Unknown:Ruby said, I wasn't talking to myself. I was praying. I was looking at the hateful crowd, and I was praying for God to forgive them. I mean, Coles. Coles was stunned. I. And he told Ruby's Mom, mom about what she said, And Ruby's mom said, Yeah, my baby knows that story. Ruby knows Jesus in her heart. Ruby Bridges never broke under all that pressure. What did begin to break was a racist system. Before the year's end, the white students returned to the classroom. The next year, more black students arrived.

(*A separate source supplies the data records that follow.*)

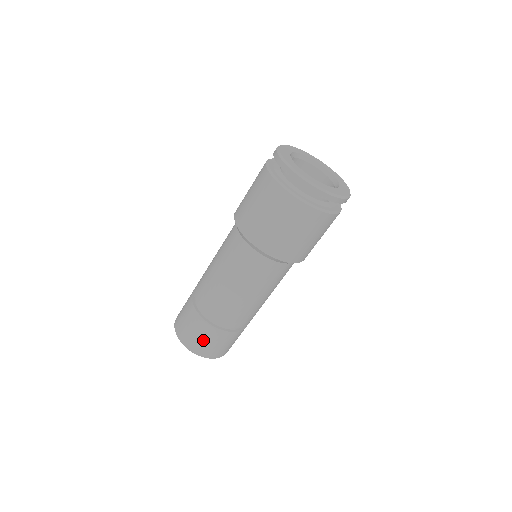
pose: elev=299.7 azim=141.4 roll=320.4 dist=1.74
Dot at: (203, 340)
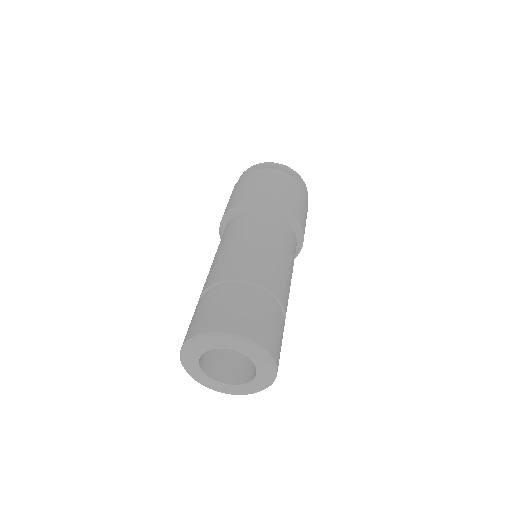
Dot at: (254, 314)
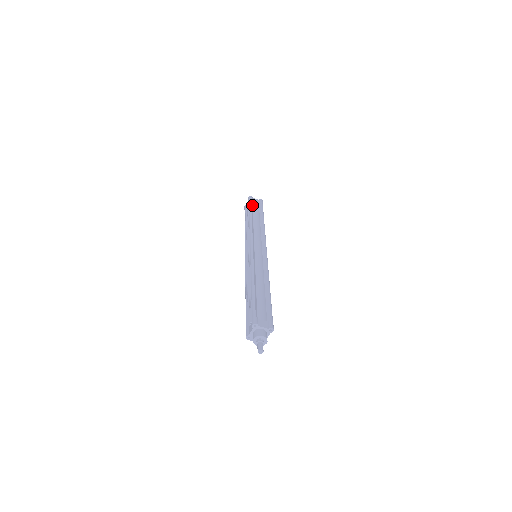
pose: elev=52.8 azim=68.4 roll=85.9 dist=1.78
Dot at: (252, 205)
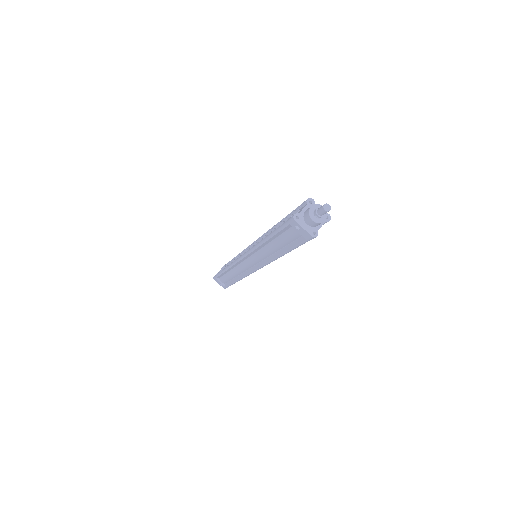
Dot at: occluded
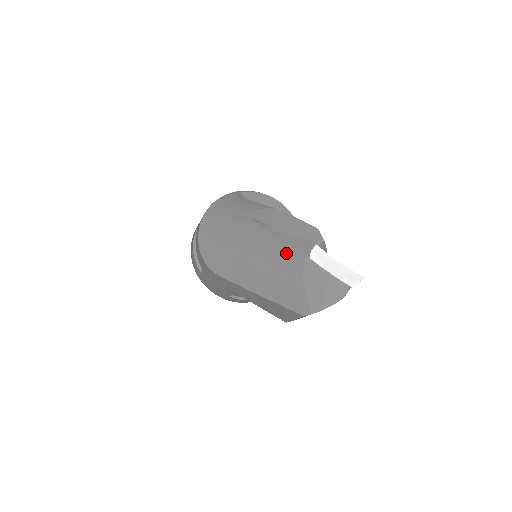
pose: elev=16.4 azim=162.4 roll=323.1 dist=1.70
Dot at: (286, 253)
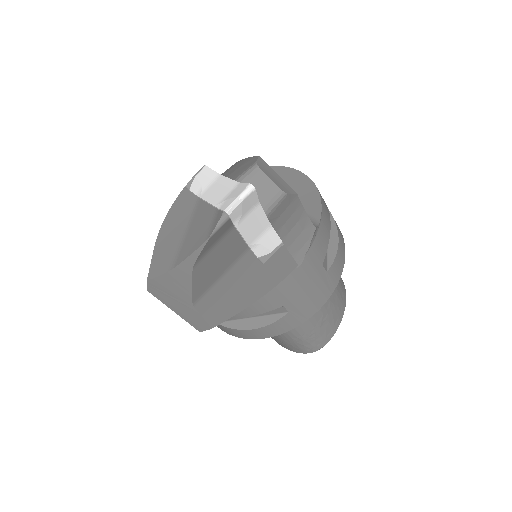
Dot at: occluded
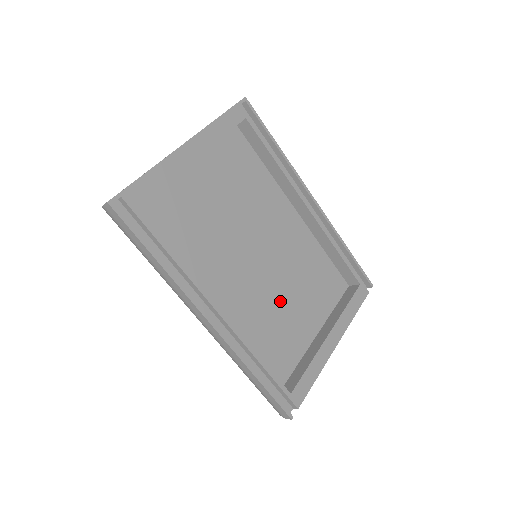
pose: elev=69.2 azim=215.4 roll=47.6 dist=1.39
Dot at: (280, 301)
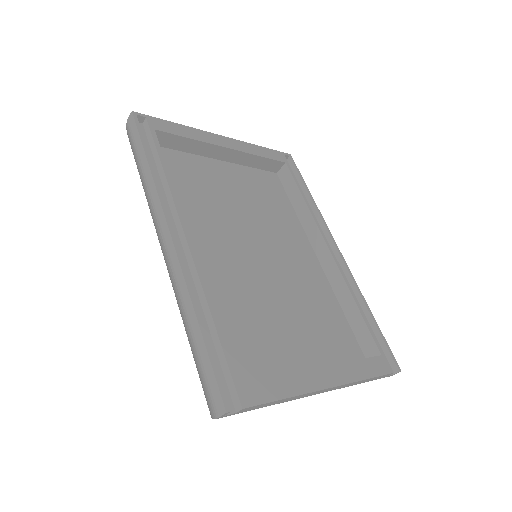
Dot at: (268, 306)
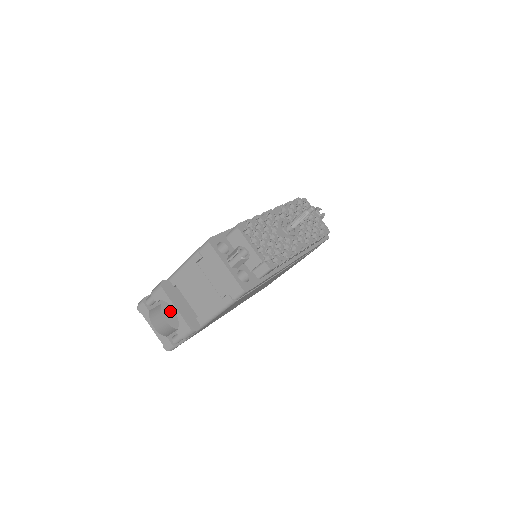
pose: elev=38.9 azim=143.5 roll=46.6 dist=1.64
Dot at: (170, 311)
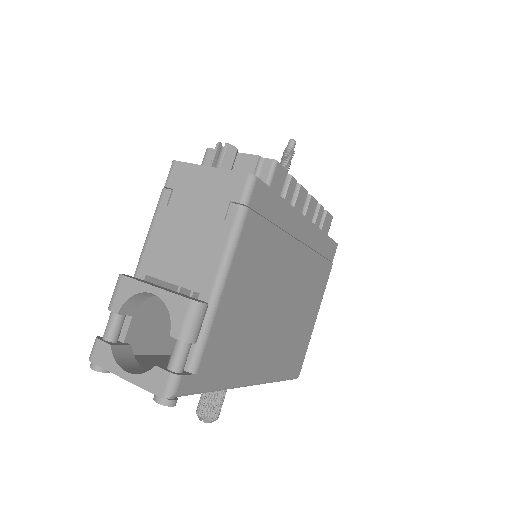
Dot at: occluded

Steven Koski:I think of the sacrifice the extraordinary courage of Ruby Bridges, six years old, who stared evil in the face with a heart of forgiveness, because she was taught there is a love stronger than hate, a healing for every hurt. Her history is our history, remembering and owning that history, every painful part of it is what keeps us from repeating it. There is no future without forgiveness now. Forgiveness doesn't ignore, deny, trivialize the realities of the pain inflicted in the past. Forgiveness releases us, frees us to live a different future, to break the cycle and begin writing a new and different story. As followers of Jesus, we are called to forgive, not just to forgive, but to forgive 70 times seven, not just forgive, but live as the expression of God's forgiveness in the world. I confess right now that that that feels impossible, and maybe that's the genius in the plan. What do the wise folks at AA remind us? It is only when we acknowledge we're powerless do we rely on a higher power. It is only when we give up control acknowledge our deep need for God's grace that we surrender and turn to the presence of that grace in our lives. Rose Simmons. Rose, Simmons's father, Reverend Daniel Simmons, was shot and killed by Dylan roof. Roof, Rose looked Dylann Roof in the eyes and said, our hearts are broken. Our pain is so deep, but our hearts have no room for hate. We refuse to let hate win. We forgive you. I forgive you. She was later asked how she could possibly forgive, and she said, only with God's help, only with grace. Forgiveness is Grace made possible by grace. In a world overwhelmed by evil, may we be given the grace to overwhelm evil with forgiveness and love, Forgive us as we forgive. May it be so friends in a world that lives like a clenched fist, may we be graced with the courage to live with with tender hearts and open hands in a world overwhelmed by evil, may we be given the grace to overwhelm evil with forgiveness and love go in the peace, love and forgiveness of Christ, and May the love and forgiveness that you bring into The World help heal our broken world and bring peace Amen.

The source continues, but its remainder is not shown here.